◆ **Work order**
In the entries below, every line that contains "Right" must be located and copied.

BEGIN Dataset content

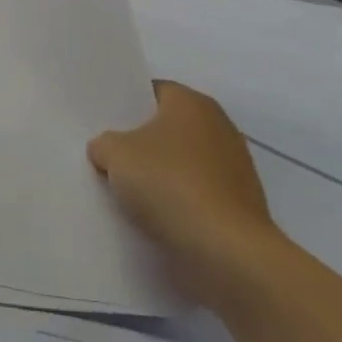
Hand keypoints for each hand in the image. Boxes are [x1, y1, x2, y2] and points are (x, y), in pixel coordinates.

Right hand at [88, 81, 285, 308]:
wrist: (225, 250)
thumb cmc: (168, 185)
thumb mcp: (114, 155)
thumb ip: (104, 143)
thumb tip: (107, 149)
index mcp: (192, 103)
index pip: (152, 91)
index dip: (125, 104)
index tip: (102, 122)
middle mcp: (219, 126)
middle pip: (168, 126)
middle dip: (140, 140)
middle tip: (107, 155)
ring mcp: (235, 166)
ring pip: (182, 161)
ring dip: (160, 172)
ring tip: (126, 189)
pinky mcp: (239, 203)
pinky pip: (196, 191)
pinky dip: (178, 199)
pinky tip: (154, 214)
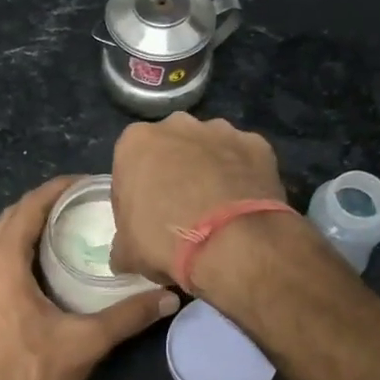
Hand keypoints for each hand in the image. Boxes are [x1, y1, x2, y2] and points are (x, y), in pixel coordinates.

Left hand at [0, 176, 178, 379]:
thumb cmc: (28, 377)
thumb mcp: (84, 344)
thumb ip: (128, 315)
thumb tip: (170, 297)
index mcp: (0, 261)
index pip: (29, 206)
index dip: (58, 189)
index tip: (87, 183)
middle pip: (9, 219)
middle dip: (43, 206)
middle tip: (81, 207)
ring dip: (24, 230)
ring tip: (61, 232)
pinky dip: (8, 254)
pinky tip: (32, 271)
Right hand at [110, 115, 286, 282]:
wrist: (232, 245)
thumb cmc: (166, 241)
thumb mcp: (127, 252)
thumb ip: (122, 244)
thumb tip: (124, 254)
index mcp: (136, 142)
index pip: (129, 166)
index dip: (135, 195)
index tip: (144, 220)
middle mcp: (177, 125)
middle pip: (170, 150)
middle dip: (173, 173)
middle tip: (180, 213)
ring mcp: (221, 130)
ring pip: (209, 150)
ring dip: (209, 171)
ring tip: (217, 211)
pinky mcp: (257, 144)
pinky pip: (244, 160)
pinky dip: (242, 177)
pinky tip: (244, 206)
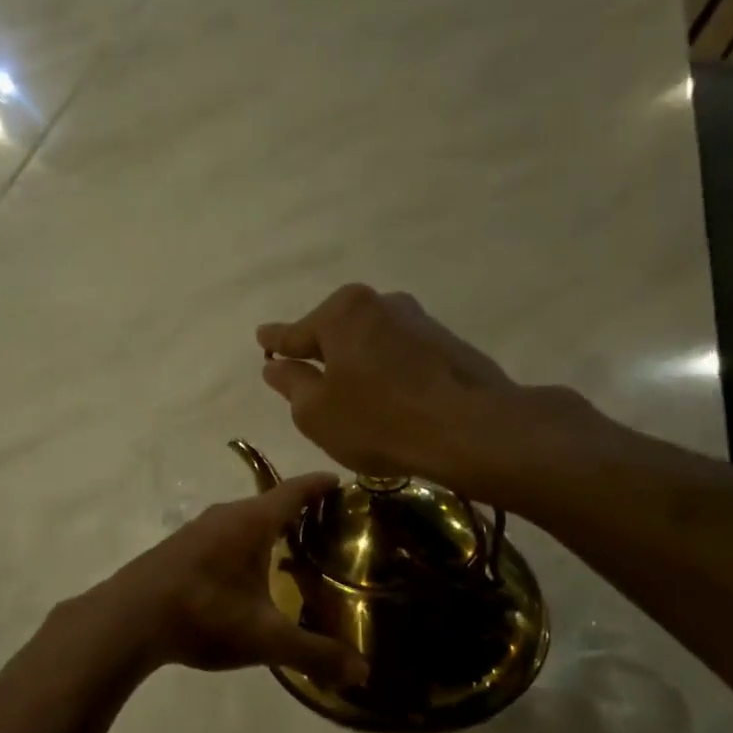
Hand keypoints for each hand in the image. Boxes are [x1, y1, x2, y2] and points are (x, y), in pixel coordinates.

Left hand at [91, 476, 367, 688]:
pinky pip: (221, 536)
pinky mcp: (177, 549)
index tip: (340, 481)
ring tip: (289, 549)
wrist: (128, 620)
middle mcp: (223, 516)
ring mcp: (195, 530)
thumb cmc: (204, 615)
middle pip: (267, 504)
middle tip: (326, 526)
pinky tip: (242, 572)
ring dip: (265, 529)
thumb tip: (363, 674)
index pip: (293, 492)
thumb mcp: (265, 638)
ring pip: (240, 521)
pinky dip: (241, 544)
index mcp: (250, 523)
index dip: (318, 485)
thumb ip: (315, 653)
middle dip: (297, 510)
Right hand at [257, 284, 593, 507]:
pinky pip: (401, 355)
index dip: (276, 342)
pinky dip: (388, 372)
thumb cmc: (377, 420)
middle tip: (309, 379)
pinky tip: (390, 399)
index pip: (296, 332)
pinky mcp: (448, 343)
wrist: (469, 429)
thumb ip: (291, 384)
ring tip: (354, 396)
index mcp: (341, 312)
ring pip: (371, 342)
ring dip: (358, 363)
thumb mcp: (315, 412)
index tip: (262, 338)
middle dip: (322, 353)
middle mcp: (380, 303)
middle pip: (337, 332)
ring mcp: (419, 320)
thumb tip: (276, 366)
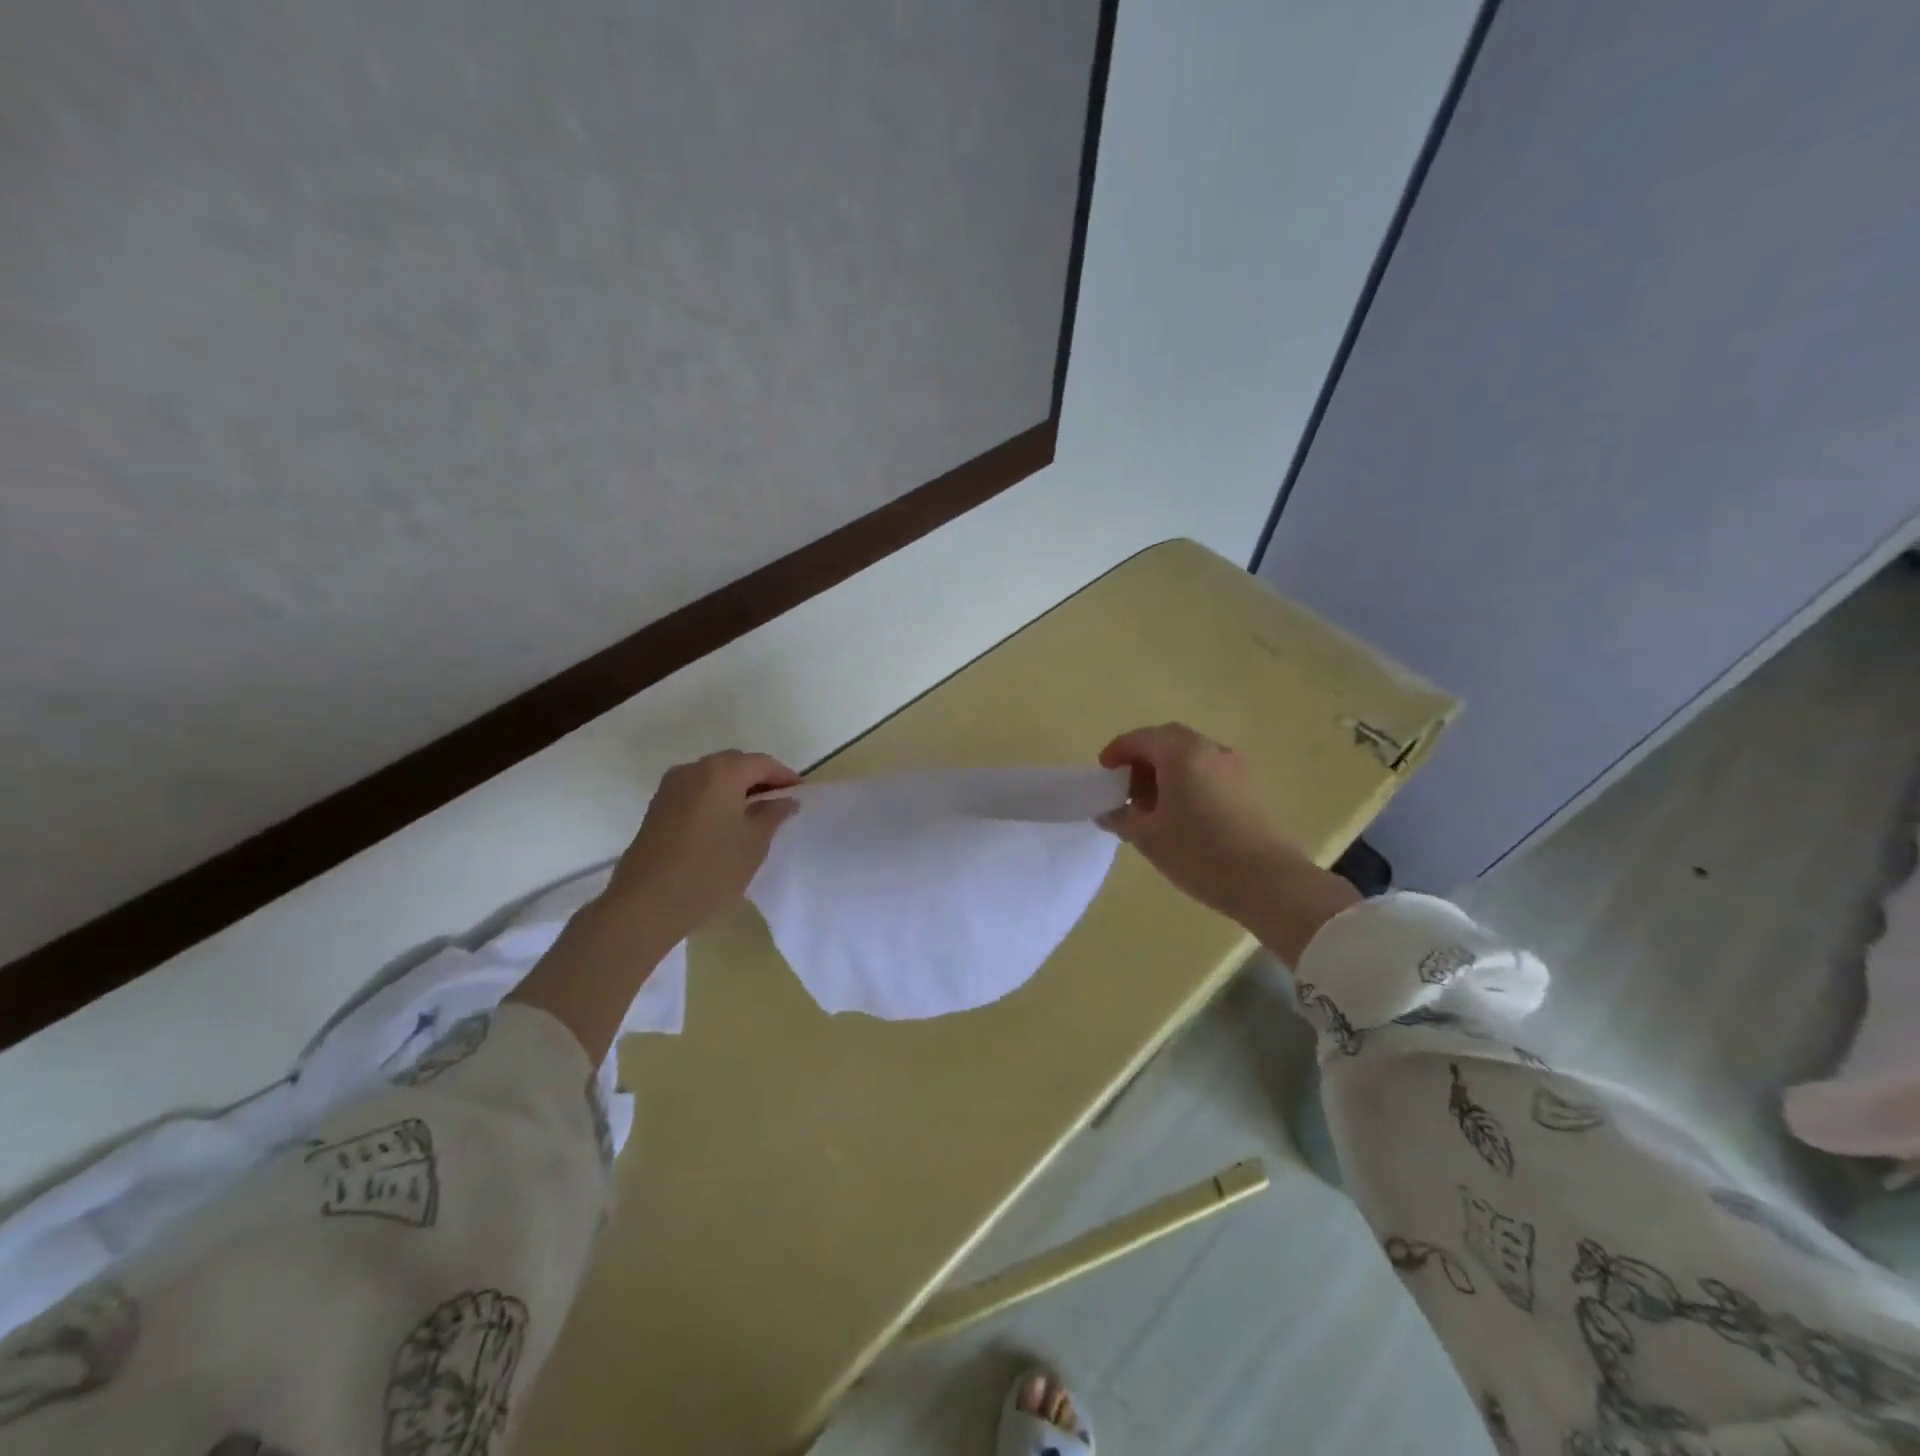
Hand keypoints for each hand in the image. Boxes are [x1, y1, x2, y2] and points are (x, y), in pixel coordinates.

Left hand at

END Dataset content
BEGIN Dataset content

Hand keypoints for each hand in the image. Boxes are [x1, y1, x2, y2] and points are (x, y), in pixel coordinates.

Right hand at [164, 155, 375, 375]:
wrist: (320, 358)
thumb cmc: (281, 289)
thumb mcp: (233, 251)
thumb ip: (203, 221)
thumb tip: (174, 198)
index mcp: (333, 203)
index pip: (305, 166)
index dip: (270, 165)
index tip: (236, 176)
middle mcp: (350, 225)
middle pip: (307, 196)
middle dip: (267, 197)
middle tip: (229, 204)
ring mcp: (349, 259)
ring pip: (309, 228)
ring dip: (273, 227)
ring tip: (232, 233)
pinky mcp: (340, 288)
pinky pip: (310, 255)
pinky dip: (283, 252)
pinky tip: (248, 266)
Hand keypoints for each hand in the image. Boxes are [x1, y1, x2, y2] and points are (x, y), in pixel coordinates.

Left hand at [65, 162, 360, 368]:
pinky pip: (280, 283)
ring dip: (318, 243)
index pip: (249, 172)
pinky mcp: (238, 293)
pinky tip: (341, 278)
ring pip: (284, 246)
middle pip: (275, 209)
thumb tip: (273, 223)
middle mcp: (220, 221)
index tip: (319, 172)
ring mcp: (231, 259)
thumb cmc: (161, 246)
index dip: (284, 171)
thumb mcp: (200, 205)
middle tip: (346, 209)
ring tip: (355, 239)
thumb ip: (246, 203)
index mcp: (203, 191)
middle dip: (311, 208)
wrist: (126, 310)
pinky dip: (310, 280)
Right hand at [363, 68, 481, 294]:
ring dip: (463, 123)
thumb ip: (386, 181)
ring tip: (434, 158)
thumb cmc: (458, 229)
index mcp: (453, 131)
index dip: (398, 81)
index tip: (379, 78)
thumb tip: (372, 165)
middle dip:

END Dataset content
BEGIN Dataset content

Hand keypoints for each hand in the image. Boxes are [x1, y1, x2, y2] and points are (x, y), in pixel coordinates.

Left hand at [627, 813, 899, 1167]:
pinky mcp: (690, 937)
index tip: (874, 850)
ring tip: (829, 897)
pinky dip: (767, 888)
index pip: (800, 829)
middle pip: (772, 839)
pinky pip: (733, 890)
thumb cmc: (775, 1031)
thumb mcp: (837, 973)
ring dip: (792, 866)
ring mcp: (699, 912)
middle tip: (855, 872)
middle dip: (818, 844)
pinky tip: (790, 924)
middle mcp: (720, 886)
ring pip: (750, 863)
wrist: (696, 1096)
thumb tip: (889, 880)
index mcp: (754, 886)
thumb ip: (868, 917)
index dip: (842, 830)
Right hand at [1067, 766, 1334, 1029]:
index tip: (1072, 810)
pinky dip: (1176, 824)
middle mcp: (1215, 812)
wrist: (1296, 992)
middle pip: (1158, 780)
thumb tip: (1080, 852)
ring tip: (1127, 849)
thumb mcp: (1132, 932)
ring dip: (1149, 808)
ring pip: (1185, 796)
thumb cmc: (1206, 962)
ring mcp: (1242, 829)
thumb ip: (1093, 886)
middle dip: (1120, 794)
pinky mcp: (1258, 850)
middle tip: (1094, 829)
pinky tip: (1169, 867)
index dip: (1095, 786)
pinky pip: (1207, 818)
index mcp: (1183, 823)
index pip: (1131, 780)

END Dataset content

◆ **Written answer**
Right hand at [88, 81, 285, 308]:
Right hand at [110, 115, 286, 282]:
Right hand at [257, 284, 593, 507]:
Right hand at [164, 155, 375, 375]:
Right hand at [363, 68, 481, 294]:
Right hand at [1067, 766, 1334, 1029]:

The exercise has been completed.